December 03, 2019
On Tuesday, 3 December 2019 at 16:03:18 UTC, Ola Fosheim Grøstad wrote:
> But this doesn't work in D.

That's my point - it is unsound in the static type system and D correctly rejects it. Might work in a dynamic language, but not in static.

> Yes, but when do you need to do it? So it is typesafe, but what would the use case be?

You could conceivably write a child class that wraps or converts. For example, perhaps:

class Serializer {
    void serialize(Serializable s) {}
}

class ExtendedSerializer: Serializer {
    override void serialize(Object o) {
        super.serialize(reflectToSerializable(o));
    }
}

I probably wouldn't do it that way... and I can't think of a time I actually used this myself which is why I had to make something up. But still, it conceivably makes sense.

> I've got a feeling that one could do something interesting with such semantics that would make all this variance-stuff cleaner... somehow. But I haven't given it a lot of thought. Just a feeling. :)

Maybe, I haven't thought a lot of it.
December 03, 2019
On Tuesday, 3 December 2019 at 17:17:15 UTC, Meta wrote:
> Which is still open, but Iain ran into stack corruption issues when compiling with the -m64 flag... and no further progress. So I guess it's just a matter of the bug not being fixed.
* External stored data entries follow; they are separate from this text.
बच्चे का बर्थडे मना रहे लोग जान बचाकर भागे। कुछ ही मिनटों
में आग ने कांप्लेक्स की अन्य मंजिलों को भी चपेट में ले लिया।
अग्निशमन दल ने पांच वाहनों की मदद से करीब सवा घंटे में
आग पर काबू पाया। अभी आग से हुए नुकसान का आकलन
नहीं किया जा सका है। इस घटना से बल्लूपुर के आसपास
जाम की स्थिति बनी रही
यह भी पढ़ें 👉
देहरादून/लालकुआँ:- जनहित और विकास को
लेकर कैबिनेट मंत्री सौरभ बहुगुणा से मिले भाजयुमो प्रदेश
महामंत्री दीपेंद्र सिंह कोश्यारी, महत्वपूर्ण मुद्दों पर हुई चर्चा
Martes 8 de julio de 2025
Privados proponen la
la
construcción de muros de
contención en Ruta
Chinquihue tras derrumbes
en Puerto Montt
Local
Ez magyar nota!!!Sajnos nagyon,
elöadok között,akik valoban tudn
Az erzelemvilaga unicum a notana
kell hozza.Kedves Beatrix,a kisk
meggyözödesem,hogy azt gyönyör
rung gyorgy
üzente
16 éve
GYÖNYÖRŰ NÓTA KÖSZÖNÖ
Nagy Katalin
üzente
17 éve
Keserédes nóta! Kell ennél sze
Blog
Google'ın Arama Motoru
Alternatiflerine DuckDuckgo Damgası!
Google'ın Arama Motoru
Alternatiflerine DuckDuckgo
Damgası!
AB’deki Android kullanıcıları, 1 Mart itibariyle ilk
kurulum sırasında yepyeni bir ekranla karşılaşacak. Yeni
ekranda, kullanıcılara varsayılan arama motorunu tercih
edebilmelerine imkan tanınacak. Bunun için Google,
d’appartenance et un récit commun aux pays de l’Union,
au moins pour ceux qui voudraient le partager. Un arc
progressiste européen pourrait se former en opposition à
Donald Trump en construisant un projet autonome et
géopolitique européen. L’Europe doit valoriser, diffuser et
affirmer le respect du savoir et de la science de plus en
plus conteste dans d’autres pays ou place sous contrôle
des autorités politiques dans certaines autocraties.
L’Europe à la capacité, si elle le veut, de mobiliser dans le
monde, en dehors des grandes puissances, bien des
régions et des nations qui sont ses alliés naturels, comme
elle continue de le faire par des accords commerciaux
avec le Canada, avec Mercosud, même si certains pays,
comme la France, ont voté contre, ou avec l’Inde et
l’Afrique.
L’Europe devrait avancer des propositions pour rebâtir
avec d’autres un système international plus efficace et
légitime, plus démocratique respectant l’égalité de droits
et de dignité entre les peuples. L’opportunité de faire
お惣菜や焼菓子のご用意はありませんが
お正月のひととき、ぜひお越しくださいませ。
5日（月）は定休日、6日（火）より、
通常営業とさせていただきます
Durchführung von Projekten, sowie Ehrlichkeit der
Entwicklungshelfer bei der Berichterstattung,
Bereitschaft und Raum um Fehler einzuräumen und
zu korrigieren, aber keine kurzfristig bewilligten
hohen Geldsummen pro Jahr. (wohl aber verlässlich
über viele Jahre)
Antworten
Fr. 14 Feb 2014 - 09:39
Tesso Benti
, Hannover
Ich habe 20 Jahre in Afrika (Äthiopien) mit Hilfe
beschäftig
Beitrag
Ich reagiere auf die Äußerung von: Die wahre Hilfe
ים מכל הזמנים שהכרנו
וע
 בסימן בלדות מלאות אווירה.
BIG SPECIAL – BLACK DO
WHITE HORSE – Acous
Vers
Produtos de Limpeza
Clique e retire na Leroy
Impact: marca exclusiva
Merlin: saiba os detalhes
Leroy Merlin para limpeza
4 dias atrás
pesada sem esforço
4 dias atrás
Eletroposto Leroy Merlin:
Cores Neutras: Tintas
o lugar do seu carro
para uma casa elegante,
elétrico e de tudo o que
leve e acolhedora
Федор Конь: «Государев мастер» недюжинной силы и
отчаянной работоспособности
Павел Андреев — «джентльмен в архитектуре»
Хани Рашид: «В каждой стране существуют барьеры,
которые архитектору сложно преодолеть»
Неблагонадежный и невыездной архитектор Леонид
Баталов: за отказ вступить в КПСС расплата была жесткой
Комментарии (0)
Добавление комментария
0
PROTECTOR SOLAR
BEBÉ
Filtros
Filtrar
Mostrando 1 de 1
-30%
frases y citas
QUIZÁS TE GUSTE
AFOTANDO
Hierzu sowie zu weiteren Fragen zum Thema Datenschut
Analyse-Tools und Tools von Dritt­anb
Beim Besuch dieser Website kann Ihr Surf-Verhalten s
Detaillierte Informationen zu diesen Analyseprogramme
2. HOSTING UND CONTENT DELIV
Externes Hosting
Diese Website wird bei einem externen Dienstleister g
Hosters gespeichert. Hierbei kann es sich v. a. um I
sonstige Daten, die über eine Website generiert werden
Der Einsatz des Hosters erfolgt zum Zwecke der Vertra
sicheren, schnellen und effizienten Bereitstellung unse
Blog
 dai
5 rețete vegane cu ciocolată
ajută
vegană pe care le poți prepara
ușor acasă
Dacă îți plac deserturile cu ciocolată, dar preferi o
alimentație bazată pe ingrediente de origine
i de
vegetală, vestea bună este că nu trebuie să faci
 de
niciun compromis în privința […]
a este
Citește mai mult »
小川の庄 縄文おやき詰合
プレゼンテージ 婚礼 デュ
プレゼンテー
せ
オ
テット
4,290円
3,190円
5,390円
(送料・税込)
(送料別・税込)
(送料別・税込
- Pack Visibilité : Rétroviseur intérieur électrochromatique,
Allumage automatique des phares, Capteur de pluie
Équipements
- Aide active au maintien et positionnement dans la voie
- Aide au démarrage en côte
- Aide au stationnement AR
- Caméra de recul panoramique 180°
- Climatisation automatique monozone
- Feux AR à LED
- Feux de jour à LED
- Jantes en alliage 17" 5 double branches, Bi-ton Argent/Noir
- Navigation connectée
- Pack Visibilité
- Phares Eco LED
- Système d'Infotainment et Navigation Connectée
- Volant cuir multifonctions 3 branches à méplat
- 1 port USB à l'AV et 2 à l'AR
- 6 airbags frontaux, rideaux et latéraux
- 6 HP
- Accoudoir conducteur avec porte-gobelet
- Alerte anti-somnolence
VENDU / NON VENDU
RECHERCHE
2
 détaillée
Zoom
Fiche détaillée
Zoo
That's surprising. It could perhaps just use my pattern automatically and have a simpler implementation :)
December 03, 2019
On Tuesday, 3 December 2019 at 17:19:11 UTC, Adam D. Ruppe wrote:
> You could conceivably write a child class that wraps or converts. For example, perhaps:
>
> class Serializer {
>     void serialize(Serializable s) {}
> }
>
> class ExtendedSerializer: Serializer {
>     override void serialize(Object o) {
>         super.serialize(reflectToSerializable(o));
>     }
> }


But you can't do that in D either, or? (I am ok with it, having invariant parameters is an ok tradeoff).